▶ Study text
::::::::
It’s fall, ya’ll. While it feels like you can stop caring for your lawn and landscaping and start catching up on your indoor chores, don’t lock the garden shed just yet. Doing things right this month will help your yard look great next spring. Here are a few tips from the pros at James Valley Landscape Solutions. And don’t forget—if you want US to take care of putting your yard to bed, we are more than happy to help. Just give us a call!
*Keep mowing and watering your lawn until growth is no longer noticeable. Drop your mower blade a bit on the last two mowings to help sunlight reach the crown of the grass—just don’t ever cut more than 1/3 of the blade at one time. Gradually lower it over the course of the last few mowings to avoid overcutting.
*Fall is a great time to aerate. We are here to help with professional aerating services, or you can rent an aerator and do it yourself.
*Rake your leaves. This is no one’s idea of fun, but it’s gotta be done. Rake the leaves before they get wet and suffocate the grass underneath. You can also mow the leaves and collect the mulch in your bag. Or, again, hire us. We’ll make short work of a long job.
*Fertilize, fertilize, fertilize. This is the most important time of year for delivering important nutrients to your yard. Do it in mid-to-late fall…or give us a call and we’ll take care of it.
*Kill weeds. Now is a great time to kill weeds and dandelions that will show up next year. Do this when daytime temps are around 60 degrees for best results.
::::::::
▶ List of tasks
- 1) Edit the fall lawn care tips from the words "It’s fall, ya’ll." through the words "give us a call!", putting "tool shed" in place of "garden shed".
- 2) Answer these questions from the fall lawn care tips.
(a) What is the most of the grass blade you should ever cut at one time?
(b) Before what should the leaves be raked?
(c) Around what daytime temperature is best for killing weeds?
- 3) Write the next part of the fall lawn care tips, continuing after their final sentence.

▶ Records supplied
::::::::
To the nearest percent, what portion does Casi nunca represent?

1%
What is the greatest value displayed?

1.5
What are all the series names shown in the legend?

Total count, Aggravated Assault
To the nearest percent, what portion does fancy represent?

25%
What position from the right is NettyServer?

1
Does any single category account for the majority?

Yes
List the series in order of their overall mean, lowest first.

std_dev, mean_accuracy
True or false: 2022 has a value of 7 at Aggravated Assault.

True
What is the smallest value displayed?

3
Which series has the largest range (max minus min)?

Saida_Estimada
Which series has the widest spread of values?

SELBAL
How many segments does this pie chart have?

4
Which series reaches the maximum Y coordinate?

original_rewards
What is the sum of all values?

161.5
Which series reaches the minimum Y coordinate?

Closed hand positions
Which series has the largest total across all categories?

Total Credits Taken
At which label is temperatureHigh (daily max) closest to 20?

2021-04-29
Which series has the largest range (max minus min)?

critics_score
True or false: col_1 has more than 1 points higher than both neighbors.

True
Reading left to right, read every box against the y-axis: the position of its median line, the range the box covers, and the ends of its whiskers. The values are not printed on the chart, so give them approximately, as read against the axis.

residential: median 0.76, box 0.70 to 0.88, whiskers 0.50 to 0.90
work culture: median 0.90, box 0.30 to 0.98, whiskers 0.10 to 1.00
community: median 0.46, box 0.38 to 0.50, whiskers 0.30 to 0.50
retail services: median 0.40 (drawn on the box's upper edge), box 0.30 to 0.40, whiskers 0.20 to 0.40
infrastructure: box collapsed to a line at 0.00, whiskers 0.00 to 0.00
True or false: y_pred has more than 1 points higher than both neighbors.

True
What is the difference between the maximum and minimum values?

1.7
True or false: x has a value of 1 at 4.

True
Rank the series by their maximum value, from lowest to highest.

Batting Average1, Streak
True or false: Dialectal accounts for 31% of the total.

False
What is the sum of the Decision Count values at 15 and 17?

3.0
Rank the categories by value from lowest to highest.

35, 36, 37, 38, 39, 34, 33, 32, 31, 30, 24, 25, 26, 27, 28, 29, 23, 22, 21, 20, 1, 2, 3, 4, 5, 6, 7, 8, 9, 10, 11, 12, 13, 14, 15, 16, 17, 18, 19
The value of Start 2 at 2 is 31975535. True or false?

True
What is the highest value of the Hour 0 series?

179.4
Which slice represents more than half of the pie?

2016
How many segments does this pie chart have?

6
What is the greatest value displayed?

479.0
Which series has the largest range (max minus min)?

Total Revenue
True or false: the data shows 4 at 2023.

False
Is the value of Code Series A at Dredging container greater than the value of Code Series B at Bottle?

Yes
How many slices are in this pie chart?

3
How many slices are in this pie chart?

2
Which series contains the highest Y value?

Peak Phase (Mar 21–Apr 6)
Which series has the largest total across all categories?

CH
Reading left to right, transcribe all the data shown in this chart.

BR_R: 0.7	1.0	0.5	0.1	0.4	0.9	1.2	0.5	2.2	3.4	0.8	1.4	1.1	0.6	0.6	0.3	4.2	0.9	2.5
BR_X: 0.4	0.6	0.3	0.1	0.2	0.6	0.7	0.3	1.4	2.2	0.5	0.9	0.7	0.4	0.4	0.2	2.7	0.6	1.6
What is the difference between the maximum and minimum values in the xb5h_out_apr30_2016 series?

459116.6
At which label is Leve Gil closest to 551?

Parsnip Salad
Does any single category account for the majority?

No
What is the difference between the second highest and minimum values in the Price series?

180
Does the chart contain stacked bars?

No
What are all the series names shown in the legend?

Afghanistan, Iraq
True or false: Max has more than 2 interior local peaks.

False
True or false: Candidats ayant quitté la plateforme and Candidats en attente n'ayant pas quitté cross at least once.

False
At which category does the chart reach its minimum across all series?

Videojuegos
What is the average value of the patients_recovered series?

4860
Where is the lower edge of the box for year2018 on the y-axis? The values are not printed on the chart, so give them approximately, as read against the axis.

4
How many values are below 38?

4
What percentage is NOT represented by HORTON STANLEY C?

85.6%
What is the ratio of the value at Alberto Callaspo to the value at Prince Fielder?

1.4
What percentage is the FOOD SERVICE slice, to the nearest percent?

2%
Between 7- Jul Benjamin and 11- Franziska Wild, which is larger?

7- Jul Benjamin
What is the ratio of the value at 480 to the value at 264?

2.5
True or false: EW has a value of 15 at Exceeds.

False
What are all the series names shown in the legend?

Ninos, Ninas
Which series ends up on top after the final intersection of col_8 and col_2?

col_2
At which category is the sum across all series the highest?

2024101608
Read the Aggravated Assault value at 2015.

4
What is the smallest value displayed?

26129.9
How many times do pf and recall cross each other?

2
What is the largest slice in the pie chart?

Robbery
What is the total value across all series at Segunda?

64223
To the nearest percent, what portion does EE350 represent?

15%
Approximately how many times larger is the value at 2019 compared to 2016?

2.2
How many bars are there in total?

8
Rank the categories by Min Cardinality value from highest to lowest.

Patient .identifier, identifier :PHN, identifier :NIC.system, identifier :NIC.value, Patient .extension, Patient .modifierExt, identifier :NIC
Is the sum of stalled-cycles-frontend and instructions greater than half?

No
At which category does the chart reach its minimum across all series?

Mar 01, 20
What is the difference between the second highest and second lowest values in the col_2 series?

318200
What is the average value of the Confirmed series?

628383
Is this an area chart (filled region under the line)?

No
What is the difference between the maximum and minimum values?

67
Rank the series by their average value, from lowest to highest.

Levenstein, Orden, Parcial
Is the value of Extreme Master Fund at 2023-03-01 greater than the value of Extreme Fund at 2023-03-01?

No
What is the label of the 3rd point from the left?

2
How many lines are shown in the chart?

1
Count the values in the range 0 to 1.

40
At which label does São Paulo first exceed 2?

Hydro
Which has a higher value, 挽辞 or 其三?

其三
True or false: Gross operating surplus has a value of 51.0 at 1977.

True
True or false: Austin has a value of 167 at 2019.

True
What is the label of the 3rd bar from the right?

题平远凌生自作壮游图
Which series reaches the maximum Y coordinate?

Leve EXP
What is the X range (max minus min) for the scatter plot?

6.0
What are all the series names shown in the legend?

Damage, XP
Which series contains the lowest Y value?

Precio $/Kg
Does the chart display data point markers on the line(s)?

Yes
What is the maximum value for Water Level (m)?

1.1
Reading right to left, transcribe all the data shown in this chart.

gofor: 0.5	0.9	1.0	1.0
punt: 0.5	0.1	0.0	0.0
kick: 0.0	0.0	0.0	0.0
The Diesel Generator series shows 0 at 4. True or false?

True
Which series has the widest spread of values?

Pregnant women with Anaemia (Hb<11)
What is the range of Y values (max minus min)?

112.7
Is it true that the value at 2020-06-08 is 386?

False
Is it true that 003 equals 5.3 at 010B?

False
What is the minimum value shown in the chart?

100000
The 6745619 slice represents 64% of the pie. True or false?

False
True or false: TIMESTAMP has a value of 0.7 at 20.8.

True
::::::::
▶ Task answers
- 1)
It’s fall, ya’ll. While it feels like you can stop caring for your lawn and landscaping and start catching up on your indoor chores, don’t lock the tool shed just yet. Doing things right this month will help your yard look great next spring. Here are a few tips from the pros at James Valley Landscape Solutions. And don’t forget—if you want US to take care of putting your yard to bed, we are more than happy to help. Just give us a call!

- 2)
(a) 1/3 of the blade
(b) Before they get wet and suffocate the grass underneath
(c) Around 60 degrees

- 3)
Now that you have your lawn taken care of, let’s talk about your trees, plants and bushes. This is a GREAT time to plant new bushes, shrubs and bulbs. You can do this all the way up to the first hard frost. We still have a wonderful selection in stock—and almost all of it is on sale until October 31.
Making sure your landscaping survives the winter is easy with just a few tips:
*Inspect leaves this fall to look for pests or disease. If you spot anything of concern, bring in a sample and we’ll have the James Valley diagnostic experts check it out.
*Mulch around the base of your plants to help trap warmth.
*Most plants and bushes can be transplanted in the fall—be sure to ask if you are unsure. There are a few varieties that don’t like fall transplants.
*Trim and prune dead branches. You can also prune most bushes and trees for structural integrity and to keep the size down.
*Give everything a good drink before the first frost.